她转过头把脸半埋在枕头里,从枕头边缘露出只眼睛看着他,那只眼睛在晨光里亮晶晶的,有没睡醒的慵懒,也有被戳穿心事后特有的那种带着笑意的恼羞成怒。

“那是昨晚在床上说的——白天叫不出口——还是叫乖宝——顺嘴。叫习惯了就好——但今天还是叫乖宝——明天——明天再说。”

“昨晚在床上说的也是你说的。你还说——以后不叫你外甥叫老公。这两个字你昨晚叫了不止一遍。最后一遍是你高潮的时候叫的——你还加了个好,好老公——你自己记不记得。”他把手从她右乳上移开,沿着她的肋骨往下滑到小腹,指尖在那道剖腹产旧疤上轻轻画着圈,那道疤现在已经很淡了,但它就在那里,提醒着两个人她曾经怀胎十个月把那个现在正蜷在床尾舔她脚趾缝的姑娘送进了这个世界。

他说完又把手往下移了一点,指尖按在她阴阜上方那片卷曲的阴毛边缘,不往下探,只是按在那里,让她的身体主动往他手指上贴。

王秀兰被他这一按又发出一声闷闷的呻吟。

她把那只手从自己小腹上拿起来翻过去反手在他大腿上轻轻掐了一下——没舍得真掐,只是用指甲在那上面按出几个极浅的月牙印,力道大概相当于把一片树叶放在水面上不让它漂走。

“别翻了——昨晚的事我都记得——每个动作每句话——连你把拉珠拔出来时那一颗珠子在我屁股里转了个角度——我都记得。你那句好老公我也记得——只不过白天说太怪——你给我点时间——你妈当初从乖宝到别的称呼——用了多久——我得比她快——一个月——一个月以后我白天也能叫——现在——现在叫不出口——”她把手收回去,把蜷在床尾的林婉往自己怀里拽。

拽第一下没拽动,林婉含糊地嘟囔了两句又把头往她妈脚心里拱了拱,嘴唇蹭到脚趾缝时还发出了轻微的吸吮声,像是梦到自己还在吃奶。

她又拽了一下,这次力气大些,林婉顺着她妈的力道从床尾滚到了床头,像条刚睡醒的猫一样软塌塌地瘫在母亲怀里。

她在她妈乳沟之间找了个位置把自己塞进去,鼻子在她妈胸骨上蹭了蹭,眼睛还没睁开嘴上却已经开始了她的晨起碎碎念。

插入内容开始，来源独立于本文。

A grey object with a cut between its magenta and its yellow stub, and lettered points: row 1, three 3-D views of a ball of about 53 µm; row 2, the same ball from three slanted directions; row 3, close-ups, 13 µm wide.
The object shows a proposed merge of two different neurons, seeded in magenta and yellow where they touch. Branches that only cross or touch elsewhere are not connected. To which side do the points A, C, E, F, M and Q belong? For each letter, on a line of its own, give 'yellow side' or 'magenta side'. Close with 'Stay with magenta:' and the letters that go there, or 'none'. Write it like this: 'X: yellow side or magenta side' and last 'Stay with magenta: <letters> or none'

“妈——我再睡五分钟——昨晚你在他身上骑了好久——一边骑还一边回头看我们——还说让我别插嘴——我没插嘴——你自己在那喊着乖宝好老公别停——后来我就在旁边就自己继续用狗尾巴蹭被子——一直蹭到你翻了白眼我才自己回床尾——然后你们又开始搞——然后我又被迫听到——然后我又睡不着——又听你叫了许多遍好老公——比这辈子听你对爸叫过的所有称呼加起来都多上好几倍不止——后来什么时候睡着的我都不记得了——只记得你在最后一轮结束后手脚摊开像一只被晒干的大青蛙——现在还好意思拽我起床——你自己当年也赖床——外婆说每天早上要去拽你你都会把被子压得死死——现在你拽我——我好困——昨晚失眠次数创纪录了——两个人加一块从凌晨三点弄到快五点多——”

“别胡说,哪有翻白眼,我就是闭了一下眼——也忘了是多久了。”王秀兰用手指戳了戳女儿的额头,然后把她推开一点点。

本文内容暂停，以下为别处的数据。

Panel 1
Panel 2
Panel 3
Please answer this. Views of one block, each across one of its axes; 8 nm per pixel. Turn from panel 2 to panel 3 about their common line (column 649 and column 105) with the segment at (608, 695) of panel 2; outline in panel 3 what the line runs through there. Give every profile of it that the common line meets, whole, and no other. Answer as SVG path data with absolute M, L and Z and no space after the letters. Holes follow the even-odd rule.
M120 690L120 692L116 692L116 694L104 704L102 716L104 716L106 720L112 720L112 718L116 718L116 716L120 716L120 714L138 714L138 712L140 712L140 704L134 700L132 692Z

林婉揉了揉眼睛,焦点慢慢聚集,看到她妈正被我从背后圈着,两个人的下半身还缠在一起,他的阴茎从背后穿过她妈大腿根之间若隐若现,龟头在臀缝边缘一闪而过,茎身上还裹着一层光亮的半透明物。

她愣了愣,然后咧嘴笑出了声——那个笑容在晨光里亮得晃眼,是她只有在最放松最开心的时候才会出现的毫无保留的笑,眼尾挤出了几道细密的小绉纹,嘴唇裂开露出整排牙齿。

“你们两个趁我睡着先搞起来了——妈你刚才叫他什么——乖宝——我听到了——以前你老说茜茵叫他乖宝太惯——还说从没听过这么肉麻的称呼——说你每次听到茜茵这么叫都起鸡皮疙瘩——说这孩子都上大学了还叫乖宝太丢人了——每次茜茵在饭桌上打电话回来说乖宝今天吃了没你都偷偷跟我吐槽——说你可以替他洗内裤但不能听这个称呼——现在你也叫——以后我们三个都叫乖宝——他就没有名字了——全部叫乖——搞混了怎么办——那就叫乖一号乖二号乖三号——不对——只有他是乖宝——我们是他的骚货一二三号——排号按年龄——姑是一号母狗——你是二号骚嫂子——我是三号小母狗——这个编号体系很科学——按辈分来的——不是按先来后到——姑比你先——按先来后到——你才是三号——但按年龄你还是第二——姑最大——然后你——然后我——等等——这样排突然自己就成最小了——不行——”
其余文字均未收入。